The problem is that Apple's resolver isn't much like anyone else's and is only related to BIND in that it replicates some of the API of the old BIND 8 and earlier libresolv and keeps the name. pushing out the patched version of BIND didn't do anything useful for most MacOS users, because the Apple resolver in conjunction with lookupd does all most people would ever need for DNS resolution. That resolver seems to set up a new socket and let the system pick a source port for each of its queries. The system picks such "ephemeral" ports in sequence, which is the traditional BSD way. This means that it is slightly better than using a caching resolver running unpatched BIND, since BIND traditionally has set up a resolver socket at startup and reused it for everything, making the source port static. The bottom line is that really fixing the sequential ports the right way means putting port randomization in under the socket API, and FreeBSD has already proven that task to be harder than it sounds. It seems likely that Apple is putting that off for a while.

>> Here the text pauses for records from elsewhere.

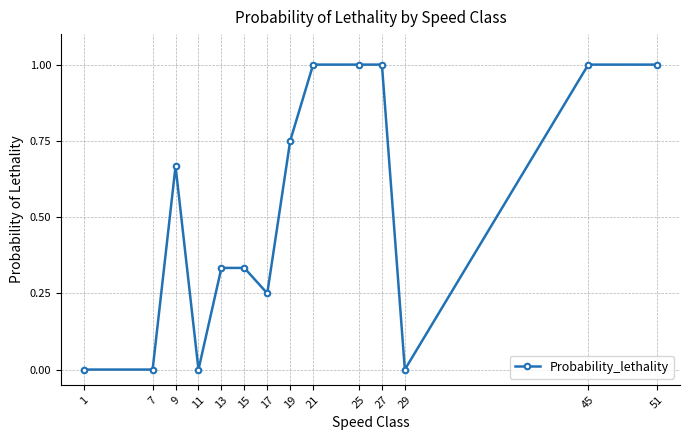

What is the sum of all values?

7.3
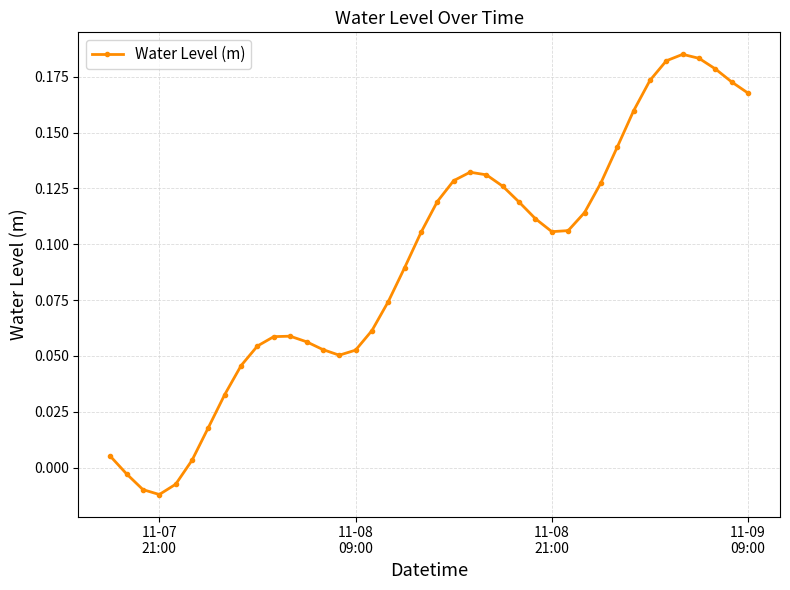

What is the sum of all values?

3.7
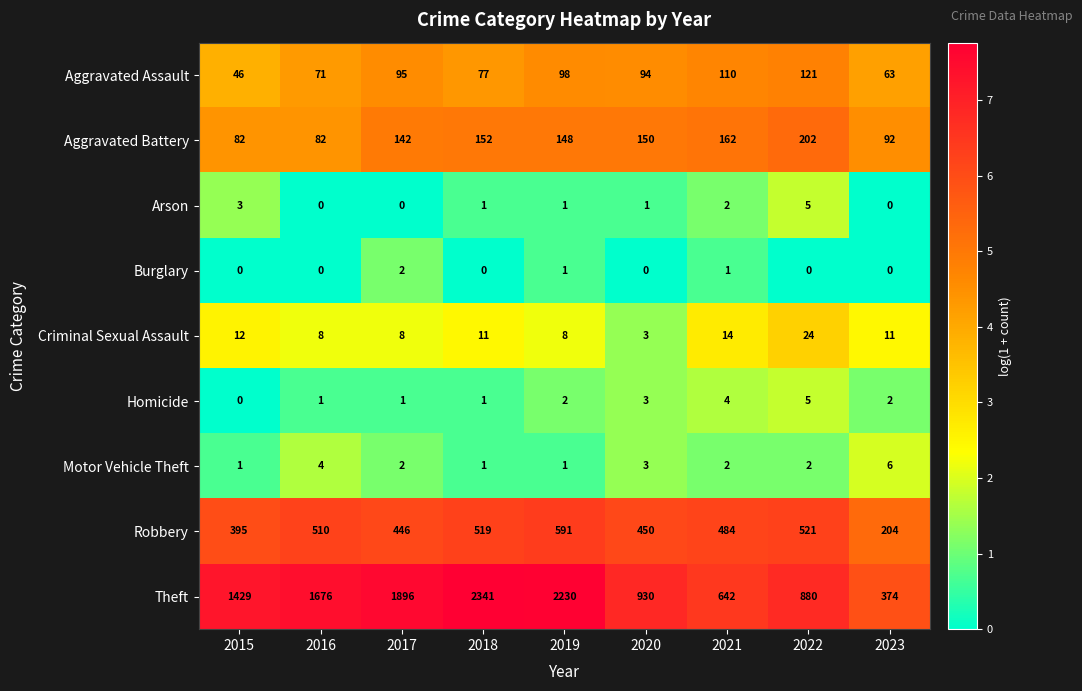

Which series changed the most between 2019 and 2020?

Theft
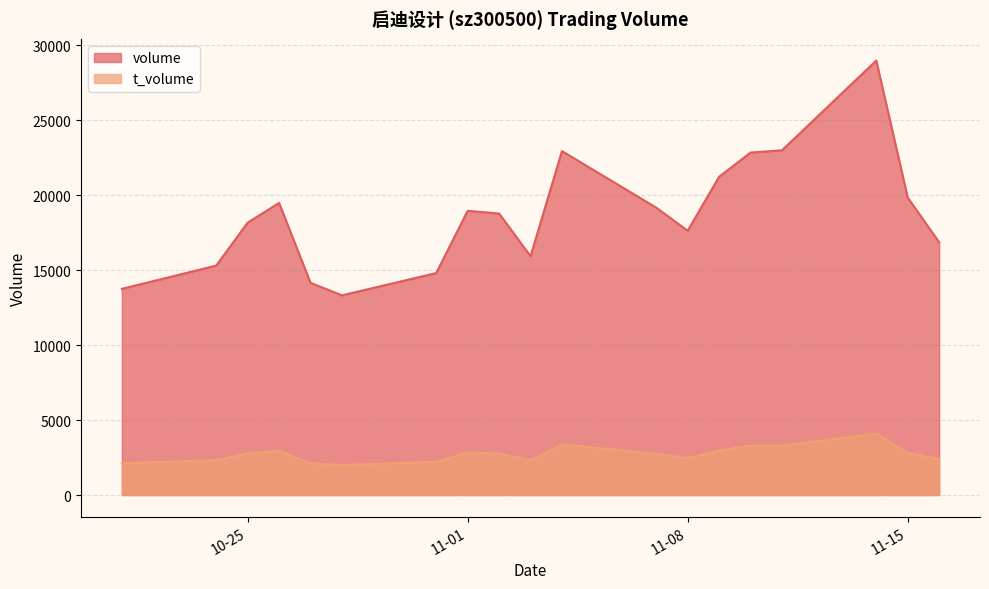

In t_volume, how many points are higher than both neighbors (excluding endpoints)?

4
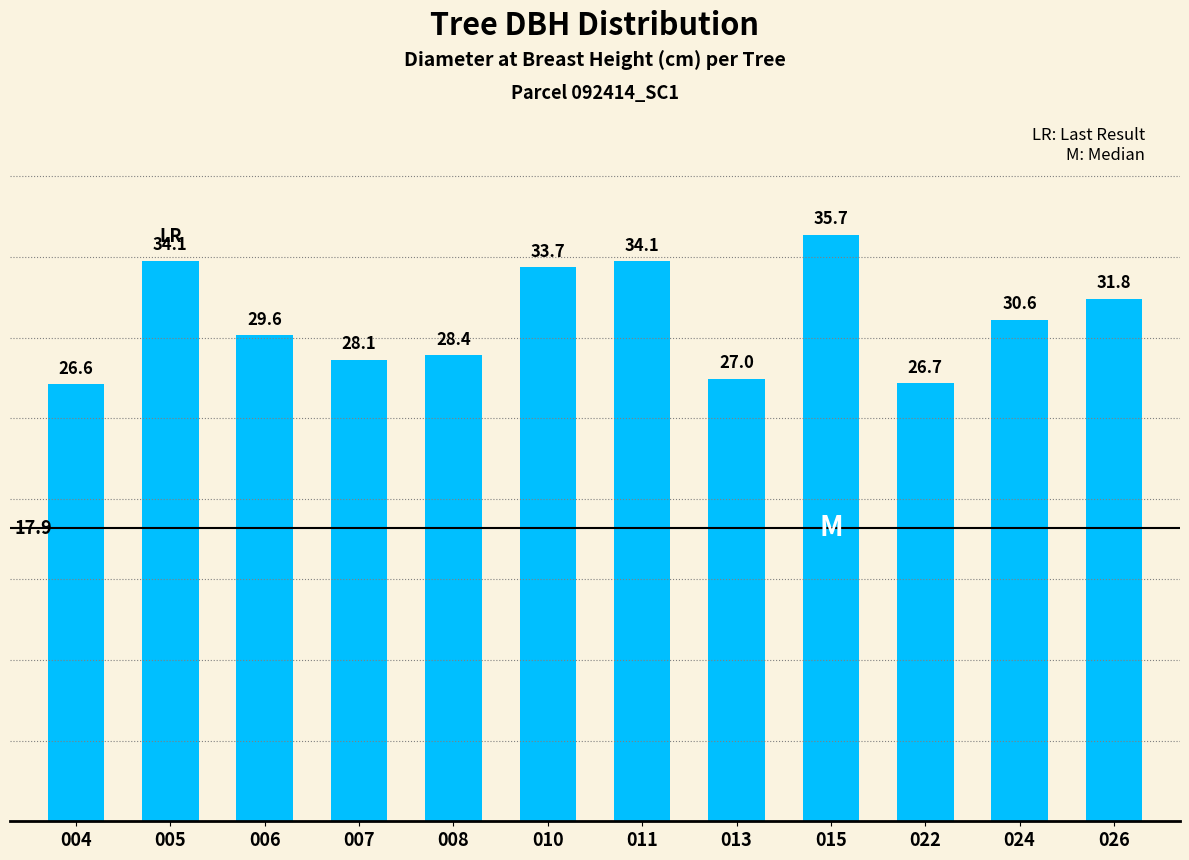

At which category does the chart reach its peak across all series?

015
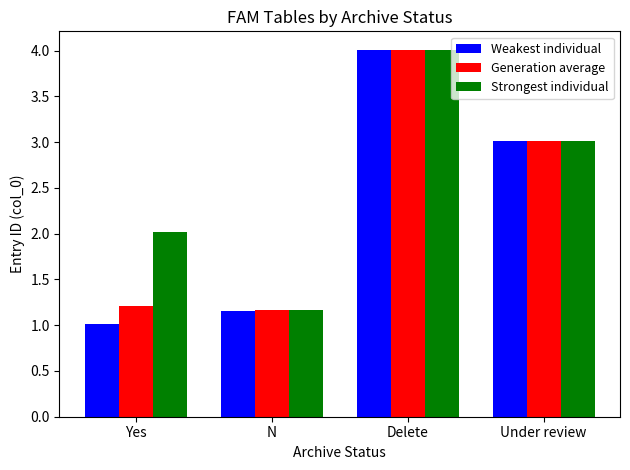

Which series changed the most between N and Under review?

Weakest individual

Mitigating this is the combined effect of the source port not being constant and a typical system sending query packets to a trusted and logically nearby recursive caching resolver such as a nameserver on their LAN or at their ISP. The predictable port+tid problem demands some basis for prediction in the form of DNS query packets directly from the vulnerable client, but there's no way to get the MacOS resolver library to send a query to anyplace other than where it is configured to ask for resolution.
Posted by Bill Cole | August 1, 2008 3:50 PM
Posted on August 1, 2008 15:50
Andrew Storms, please see comments at:
http://www.palluxo.com/2008/08/02/apple-dns-cache-poisoning-patch-leaves-users-at-risk/
It seems that the problem is not with randomization.